Wednesday, February 25, 2009

Rock and roll....

Summit Taylor was the janitor, groundskeeper, and sometimes recess monitor at my alma mater, Millville Grade School. He lived just across the fence on the other side of the big pile of leavings where he dumped the ashes from the coal furnace in the basement of the school building. One day at recess, my old buddy Stinky Wilmont decided to pick up a clinker out of that pile and see if he could throw it over Summit’s garage.

Although Stinky didn’t have enough arm to get the clinker over the roof, he did have enough power to get it to one of the windows on the building. Needless to say, Summit was not impressed with the feat. Neither was Principal Baker, and the entire 3rd and 4th grades were forced to stay in for the next two recesses because of Stinky’s transgression.

I didn’t have any concrete ideas on what constituted justice back then, but I was pretty sure the entire classroom didn’t deserve to be punished because of Stinky’s bad judgment. But, being in the 3rd grade and scared to death of a trip to Mr. Baker’s office, I suffered in silence with the rest of my roommates, and wondered what misery Stinky would visit on us in the future.

As I grew older, and started questioning the accepted social order, I often wondered what would have happened if all of the students who had done nothing wrong, would have simply stood up and walked out when the recess bell rang. Probably the teacher would have told the principal, and probably the principal would have lined us all up for a paddling. But I still think we would have been right, and the teacher and principle would have been wrong.

Later on in school, while studying Greek mythology, we learned the story of Sisyphus. It seems Sisyphus had displeased a couple of the Greek gods, and was sentenced to the task of rolling a huge boulder up a mountain, only to have it roll back down the mountain just before he reached the top. So Sisyphus would walk back down the mountain and start again. Forever.

I always wondered why Sisyphus didn’t just step aside, let the rock roll down the mountain, and go on about his business. Probably wouldn’t have made as good of a story, I guess. But as I remember it was an awfully big rock. And it was an awfully tall mountain.

We’re getting ready to add a few trillion dollars to our federal debt. That debt already stands at over $10 trillion, or about $33,000.00 of debt for every man, woman and child in the United States. But that’s just the debt the government likes to report. According to David Walker, past chairman of the Government Accountability Office, the unfunded liabilities of numerous government programs push the actual federal debt past $50 trillion, putting each citizens debt at over $160,000.00.

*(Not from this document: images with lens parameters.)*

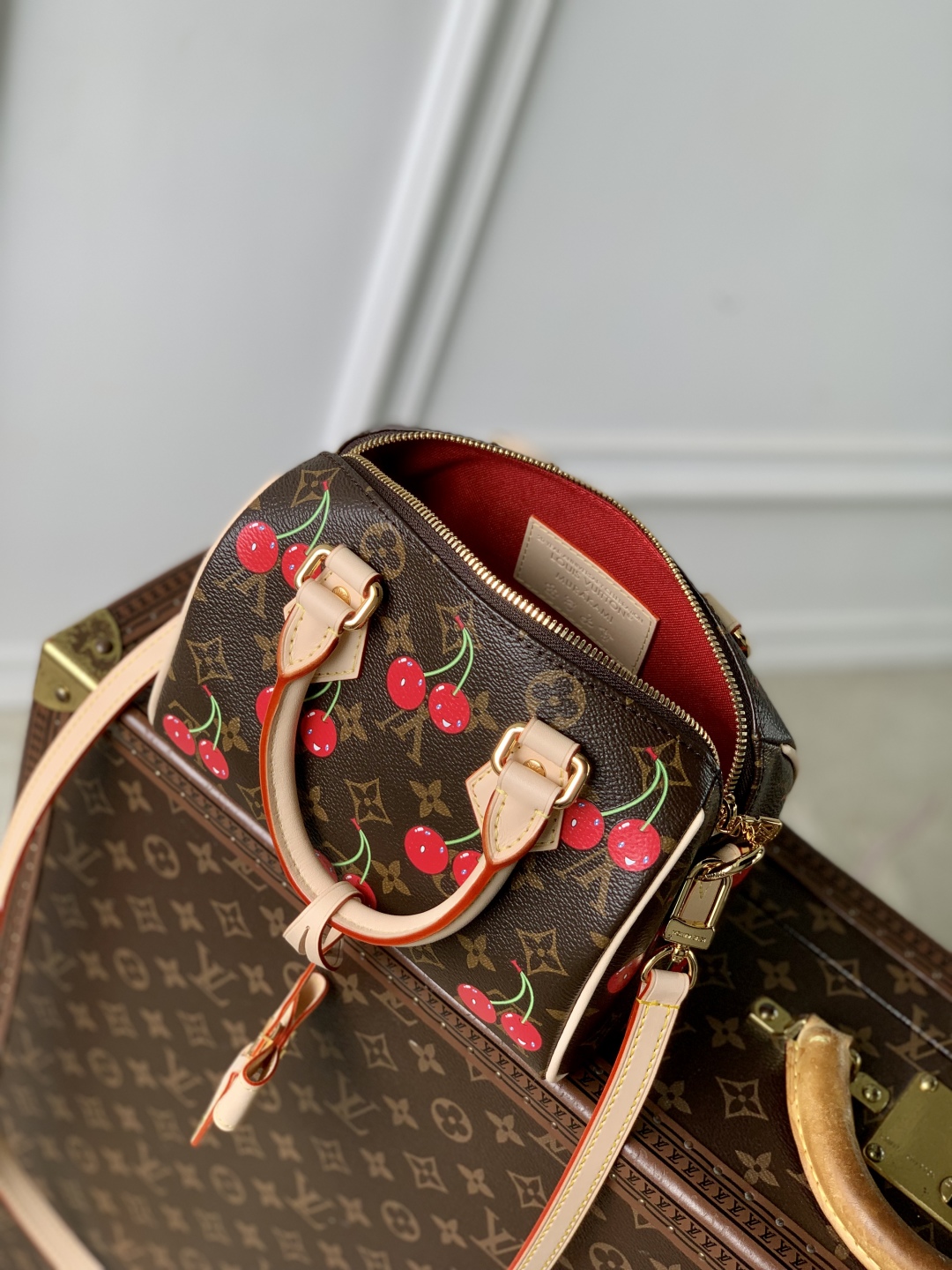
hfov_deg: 28.0
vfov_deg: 36.8
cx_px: 476
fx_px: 1907
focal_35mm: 52
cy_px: 635
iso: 16
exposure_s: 1/180
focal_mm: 6
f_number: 2.4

Of course, that is assuming that we all share the debt equally. We know that isn’t the case, of course. This year, of the 115 million Americans that file income tax returns, about 46 million won’t pay any income tax at all. That leaves over $724,000.00 of debt for each of the people that do pay. Maybe a little less as long as the other 46 million continue to at least kick in for the Social Security debt. And the debt we don’t get paid rolls over to our grandchildren. At least the ones that will be working and paying taxes.

Which gets me to wondering, could we really blame future generations if they decide they aren’t going to pick up the bill for our ridiculously exorbitant spending policies? After all, they haven’t done anything wrong, and we are handing them an awfully large rock. And an awfully tall mountain.